=== Exercise requirements ===
1) In the excerpt on Labour's electoral prospects, what percentage of voters in the 1992 election agreed with the statement "It's time for a change"?
2) Turn the part of the records that opens with the line containing "pose: elev=76.7 azim=253.8" and closes with the line containing "Dot at: (232, 194)" into a JSON list of strings, one string per line, with blank lines left out.

=== Source excerpt ===
*****
In these wilderness years for Labour, the electoral decision was ultimately polarised into a simple, emotional proposition: can the country afford to take a risk on Labour, first with Michael Foot, and then Neil Kinnock.

It is often said that governments’ lose elections, oppositions don’t win them. But this only holds true if the opposition has de-risked the choice so that voters feel sufficiently secure to take a leap of faith into the unknown and trust an opposition.

In the 1980s and 1992 Labour failed this test because on the key determinants of voting – leadership and the economy – the public decided Labour could not be trusted. Then, as now on these issues, Labour trailed the Conservatives, regardless of the headline poll findings.

For example, in the first Mori poll of the 1992 campaign, when the headline finding was a Labour lead of 41% to 38% over the Tories, the party trailed on leadership and economy. There was 13% deficit on preference for PM, with John Major the choice of 40% to 27% for Neil Kinnock, and a 6% gap on the economy with 34% favouring the Conservatives and 28% Labour. Bear in mind, this was an election where 68% of voters agreed with the statement, “It’s time for a change.”

In the final days of the 1992 campaign, as the choice crystallised around whether voters could take a chance on Neil Kinnock, the twin shortfalls on leadership and the economy took their toll on Labour with the party ultimately polling 34%. For those swing voters that contemplated voting Labour, or even just not supporting the Conservatives, the prospect of Prime Minister Kinnock was a risk too far.

Looking at the manner in which Labour is once again trailing on leadership and the economy, it is not difficult to see how history will repeat itself.

Labour’s current deficits on leadership and the economy are essentially an index of fear, indicators that reveal the depth of concern about Labour for swing voters. The wider the Tory lead in these two areas, the greater the fear and the more likely wavering voters will subordinate residual concerns about David Cameron and the Conservatives, to stop Labour.

For some of UKIP’s current backers, this will mean returning to the Tories. For some worried Lib Dems it will mean either reverting back to Nick Clegg’s party or even voting tactically for the Tories to keep Labour out. And for disillusioned 2010 Labour voters it will potentially mean taking the plunge and voting for another party or just not voting at all.

It’s worth remembering the scale of divergence between mid-term performance in elections, and general election performance for both UKIP and the Lib Dems.

As Populus pollster and former Number 10 strategy director, Andrew Cooper has pointed out, UKIP scored 16% in the 2004 Euro elections, but 2% in the general election in 2005, and 17% in the Euro elections of 2009 but just 3% in the general election of 2010.

And the Lib Dems achieved just 12% in the 2004 European but went on to win 22% in the general election the next year. Similarly, they registered 14% in the 2009 European election but then posted 23% in the general election of 2010.

Over the past decade, there is a well-established behaviour among voters to boost UKIP and low ball the Lib Dems mid-term, only to abandon UKIP and return to the Lib Dems at the general election.

Lord Ashcroft’s mega-poll over the weekend showed that the Conservative base level of support is 29% (23% from 2010’s Tory vote and 6% who have been attracted into the fold.) There are a further 3.1% who did not vote Tory in 2010 but would actively consider it in 2015 and 13% who did vote Tory in 2010 but who are now saying they won’t in 2015 (just over half of whom are currently backing UKIP).
*****
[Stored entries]
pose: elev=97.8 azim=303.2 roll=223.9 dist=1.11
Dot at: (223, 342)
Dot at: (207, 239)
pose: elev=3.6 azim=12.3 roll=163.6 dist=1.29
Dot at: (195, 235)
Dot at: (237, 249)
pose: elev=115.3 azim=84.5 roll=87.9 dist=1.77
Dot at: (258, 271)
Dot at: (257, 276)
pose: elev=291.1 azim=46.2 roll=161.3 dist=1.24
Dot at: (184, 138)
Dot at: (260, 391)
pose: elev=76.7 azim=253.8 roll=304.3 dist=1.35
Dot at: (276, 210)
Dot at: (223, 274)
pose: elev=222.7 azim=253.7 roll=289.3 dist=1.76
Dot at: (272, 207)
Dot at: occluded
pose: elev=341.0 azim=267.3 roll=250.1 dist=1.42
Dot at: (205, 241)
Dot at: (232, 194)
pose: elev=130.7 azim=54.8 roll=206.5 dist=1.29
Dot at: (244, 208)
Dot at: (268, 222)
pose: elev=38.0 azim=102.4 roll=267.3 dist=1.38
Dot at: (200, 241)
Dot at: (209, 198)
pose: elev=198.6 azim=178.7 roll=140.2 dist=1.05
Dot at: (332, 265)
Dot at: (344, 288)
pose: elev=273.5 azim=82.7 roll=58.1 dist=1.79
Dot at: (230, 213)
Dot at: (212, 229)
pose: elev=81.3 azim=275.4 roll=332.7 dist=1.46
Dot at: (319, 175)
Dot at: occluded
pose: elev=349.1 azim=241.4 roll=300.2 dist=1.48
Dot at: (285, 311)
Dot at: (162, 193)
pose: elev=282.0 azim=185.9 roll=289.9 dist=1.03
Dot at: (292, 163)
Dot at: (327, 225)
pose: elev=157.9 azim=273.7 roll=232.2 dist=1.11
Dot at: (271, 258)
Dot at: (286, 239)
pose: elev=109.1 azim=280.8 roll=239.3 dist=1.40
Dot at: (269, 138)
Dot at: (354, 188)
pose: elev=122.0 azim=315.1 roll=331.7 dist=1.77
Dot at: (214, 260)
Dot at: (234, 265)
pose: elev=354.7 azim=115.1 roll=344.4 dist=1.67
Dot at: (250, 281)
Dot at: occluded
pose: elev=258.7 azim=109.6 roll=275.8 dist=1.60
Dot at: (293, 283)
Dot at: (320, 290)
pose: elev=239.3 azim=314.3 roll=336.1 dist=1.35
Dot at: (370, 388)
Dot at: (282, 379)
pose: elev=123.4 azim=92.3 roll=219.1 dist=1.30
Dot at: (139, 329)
*****
=== Exercise responses ===
1) 68%

2)
[
  "pose: elev=76.7 azim=253.8 roll=304.3 dist=1.35",
  "Dot at: (276, 210)",
  "Dot at: (223, 274)",
  "pose: elev=222.7 azim=253.7 roll=289.3 dist=1.76",
  "Dot at: (272, 207)",
  "Dot at: occluded",
  "pose: elev=341.0 azim=267.3 roll=250.1 dist=1.42",
  "Dot at: (205, 241)",
  "Dot at: (232, 194)"
]